Debugging habits that survive scale are weirdly unglamorous

I keep coming back to the idea that the best debugging habits are the ones that still work when the problem is boring, repeated, and nobody has full context anymore. The flashy stuff is nice, but the habit that scales is usually something almost annoying in its simplicity.

What do people actually keep using once the codebase gets bigger and the same bug shows up three times in different clothes?

The annoying habit that keeps paying rent for me is writing down one crisp “this should be true” statement before I touch anything, then trying to disprove it with the smallest repro I can make. Once the codebase gets big, half the time you’re debugging your own assumptions, not the code. The edge case where this really helps is the “same bug, different clothes” thing: I’ll force myself to name the invariant (like “this ID is stable across renders” or “this request is idempotent”), because then when it shows up again in a different feature, you can recognize it fast instead of spelunking a whole new stack trace.

I’ve found the thing that actually survives scale is writing the guess down before I touch the code.
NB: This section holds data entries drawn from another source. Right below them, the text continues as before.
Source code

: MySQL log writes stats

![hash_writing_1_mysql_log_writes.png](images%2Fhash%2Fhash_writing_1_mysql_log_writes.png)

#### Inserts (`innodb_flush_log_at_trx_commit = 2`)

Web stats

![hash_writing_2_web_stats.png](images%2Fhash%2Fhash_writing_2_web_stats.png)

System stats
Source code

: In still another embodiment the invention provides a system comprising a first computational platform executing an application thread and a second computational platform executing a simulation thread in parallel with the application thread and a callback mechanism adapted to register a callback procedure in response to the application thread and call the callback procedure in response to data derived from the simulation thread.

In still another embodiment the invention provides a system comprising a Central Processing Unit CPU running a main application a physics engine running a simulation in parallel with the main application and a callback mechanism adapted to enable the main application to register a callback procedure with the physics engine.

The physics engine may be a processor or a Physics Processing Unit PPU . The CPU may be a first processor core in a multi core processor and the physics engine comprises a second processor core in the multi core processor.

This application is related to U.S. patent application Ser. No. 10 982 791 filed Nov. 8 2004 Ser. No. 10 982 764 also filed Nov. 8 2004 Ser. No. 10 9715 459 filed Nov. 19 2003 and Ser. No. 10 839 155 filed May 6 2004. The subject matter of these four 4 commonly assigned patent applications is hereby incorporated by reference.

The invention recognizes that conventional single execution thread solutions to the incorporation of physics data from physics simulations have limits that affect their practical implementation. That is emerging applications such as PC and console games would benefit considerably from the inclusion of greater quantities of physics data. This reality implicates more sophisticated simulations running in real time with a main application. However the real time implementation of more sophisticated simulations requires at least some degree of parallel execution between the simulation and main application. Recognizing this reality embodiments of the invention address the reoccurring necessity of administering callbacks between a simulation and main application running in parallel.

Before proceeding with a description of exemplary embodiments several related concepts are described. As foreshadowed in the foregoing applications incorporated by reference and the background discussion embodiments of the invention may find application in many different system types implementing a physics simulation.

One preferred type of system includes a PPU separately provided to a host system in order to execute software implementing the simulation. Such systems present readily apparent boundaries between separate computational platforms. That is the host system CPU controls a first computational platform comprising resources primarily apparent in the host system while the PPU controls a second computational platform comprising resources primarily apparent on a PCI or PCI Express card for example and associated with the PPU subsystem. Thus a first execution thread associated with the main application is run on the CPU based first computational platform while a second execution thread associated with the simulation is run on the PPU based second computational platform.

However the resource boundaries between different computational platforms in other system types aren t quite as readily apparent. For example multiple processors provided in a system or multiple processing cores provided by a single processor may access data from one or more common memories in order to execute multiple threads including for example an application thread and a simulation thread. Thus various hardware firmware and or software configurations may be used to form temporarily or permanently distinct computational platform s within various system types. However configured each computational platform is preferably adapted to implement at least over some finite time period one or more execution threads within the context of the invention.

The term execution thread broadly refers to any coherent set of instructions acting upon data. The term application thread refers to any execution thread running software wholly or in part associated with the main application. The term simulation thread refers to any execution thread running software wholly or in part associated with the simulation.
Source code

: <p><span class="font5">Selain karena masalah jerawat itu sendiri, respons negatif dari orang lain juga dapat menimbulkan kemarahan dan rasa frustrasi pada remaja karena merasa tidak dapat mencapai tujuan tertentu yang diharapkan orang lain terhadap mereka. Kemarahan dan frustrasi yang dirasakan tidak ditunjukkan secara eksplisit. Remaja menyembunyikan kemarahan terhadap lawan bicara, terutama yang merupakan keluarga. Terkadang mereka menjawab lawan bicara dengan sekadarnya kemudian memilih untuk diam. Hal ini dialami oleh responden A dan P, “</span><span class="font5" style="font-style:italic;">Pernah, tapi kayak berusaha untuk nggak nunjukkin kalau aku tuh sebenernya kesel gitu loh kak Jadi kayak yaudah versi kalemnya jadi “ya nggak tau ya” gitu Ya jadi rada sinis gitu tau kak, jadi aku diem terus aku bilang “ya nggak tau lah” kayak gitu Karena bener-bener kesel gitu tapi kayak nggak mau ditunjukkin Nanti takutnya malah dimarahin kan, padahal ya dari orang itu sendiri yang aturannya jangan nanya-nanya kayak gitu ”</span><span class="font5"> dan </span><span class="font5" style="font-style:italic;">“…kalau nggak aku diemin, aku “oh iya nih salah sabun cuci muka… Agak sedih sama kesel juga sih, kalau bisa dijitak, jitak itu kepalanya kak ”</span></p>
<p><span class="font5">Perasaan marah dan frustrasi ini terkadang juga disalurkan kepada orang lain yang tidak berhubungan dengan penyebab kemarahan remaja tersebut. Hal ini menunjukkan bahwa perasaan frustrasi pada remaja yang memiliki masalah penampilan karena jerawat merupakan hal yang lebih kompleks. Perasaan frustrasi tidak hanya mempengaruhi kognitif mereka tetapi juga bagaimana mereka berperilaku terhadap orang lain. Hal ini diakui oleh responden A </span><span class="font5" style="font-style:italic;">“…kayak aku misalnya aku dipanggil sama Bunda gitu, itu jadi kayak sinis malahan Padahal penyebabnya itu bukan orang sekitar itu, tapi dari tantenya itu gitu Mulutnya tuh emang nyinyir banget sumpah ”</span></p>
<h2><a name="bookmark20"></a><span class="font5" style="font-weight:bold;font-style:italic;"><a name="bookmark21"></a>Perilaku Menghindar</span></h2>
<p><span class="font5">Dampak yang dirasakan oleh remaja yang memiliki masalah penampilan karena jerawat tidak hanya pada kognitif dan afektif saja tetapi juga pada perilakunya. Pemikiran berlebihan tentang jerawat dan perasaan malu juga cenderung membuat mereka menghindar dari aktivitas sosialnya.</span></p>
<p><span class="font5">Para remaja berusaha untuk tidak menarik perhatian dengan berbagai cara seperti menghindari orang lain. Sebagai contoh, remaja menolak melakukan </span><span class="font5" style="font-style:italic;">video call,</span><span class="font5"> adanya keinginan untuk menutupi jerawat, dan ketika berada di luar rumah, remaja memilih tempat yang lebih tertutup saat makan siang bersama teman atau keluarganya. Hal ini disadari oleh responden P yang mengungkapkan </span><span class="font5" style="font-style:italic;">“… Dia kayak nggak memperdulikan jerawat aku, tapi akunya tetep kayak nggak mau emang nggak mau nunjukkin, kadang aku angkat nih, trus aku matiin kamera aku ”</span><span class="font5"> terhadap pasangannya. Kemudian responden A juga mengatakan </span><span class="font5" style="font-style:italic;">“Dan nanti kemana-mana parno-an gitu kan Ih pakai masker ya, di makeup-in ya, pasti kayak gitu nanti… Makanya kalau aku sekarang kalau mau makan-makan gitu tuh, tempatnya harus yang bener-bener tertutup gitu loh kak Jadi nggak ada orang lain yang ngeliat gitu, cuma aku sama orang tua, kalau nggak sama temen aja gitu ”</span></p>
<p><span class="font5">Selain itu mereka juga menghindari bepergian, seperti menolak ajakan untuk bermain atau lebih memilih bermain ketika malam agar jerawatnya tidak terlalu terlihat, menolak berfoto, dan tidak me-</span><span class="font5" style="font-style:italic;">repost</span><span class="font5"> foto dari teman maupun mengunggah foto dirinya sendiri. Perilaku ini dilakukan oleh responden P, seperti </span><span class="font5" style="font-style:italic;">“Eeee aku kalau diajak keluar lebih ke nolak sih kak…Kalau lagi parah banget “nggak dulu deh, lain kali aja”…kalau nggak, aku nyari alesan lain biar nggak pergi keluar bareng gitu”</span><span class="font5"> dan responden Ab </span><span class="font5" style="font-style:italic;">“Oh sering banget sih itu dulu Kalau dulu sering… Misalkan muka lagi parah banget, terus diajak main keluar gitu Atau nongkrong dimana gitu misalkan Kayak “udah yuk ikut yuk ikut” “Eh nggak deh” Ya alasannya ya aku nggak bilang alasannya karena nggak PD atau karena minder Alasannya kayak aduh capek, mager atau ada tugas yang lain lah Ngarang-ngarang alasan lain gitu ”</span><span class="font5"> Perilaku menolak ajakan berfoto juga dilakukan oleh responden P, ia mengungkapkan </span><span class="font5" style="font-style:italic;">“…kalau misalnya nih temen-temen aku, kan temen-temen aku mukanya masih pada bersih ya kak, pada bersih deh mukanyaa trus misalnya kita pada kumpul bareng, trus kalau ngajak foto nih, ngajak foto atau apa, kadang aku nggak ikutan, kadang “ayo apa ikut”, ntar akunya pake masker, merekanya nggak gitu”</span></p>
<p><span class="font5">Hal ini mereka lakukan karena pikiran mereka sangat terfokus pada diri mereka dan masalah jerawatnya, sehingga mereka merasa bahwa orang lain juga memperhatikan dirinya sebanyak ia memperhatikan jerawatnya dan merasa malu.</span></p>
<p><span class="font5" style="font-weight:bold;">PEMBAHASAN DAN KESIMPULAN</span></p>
Not in a grand way. Just a scratch note in the ticket like “I think it’s breaking between A and B” and one cheap check that would prove me wrong. In practice that’s usually a log line, a boundary value, or replaying one request with a weird input. If the check doesn’t kill the guess, I change the guess instead of thrashing the code.

For one-off logs, I do like a greppable tag so cleanup doesn’t turn into archaeology. Something boring like DBG_ARTHUR_2026-06-11 is enough. Confidence: high

Writing the guess down is such a stupidly effective forcing function. I’ve seen the “thrash the code until it stops hurting” loop happen way more when nobody’s willing to commit to a hypothesis.

The greppable tag thing is underrated too—future-you (or the poor oncall) can nuke DBG_* without playing detective across 12 services and 3 deploys.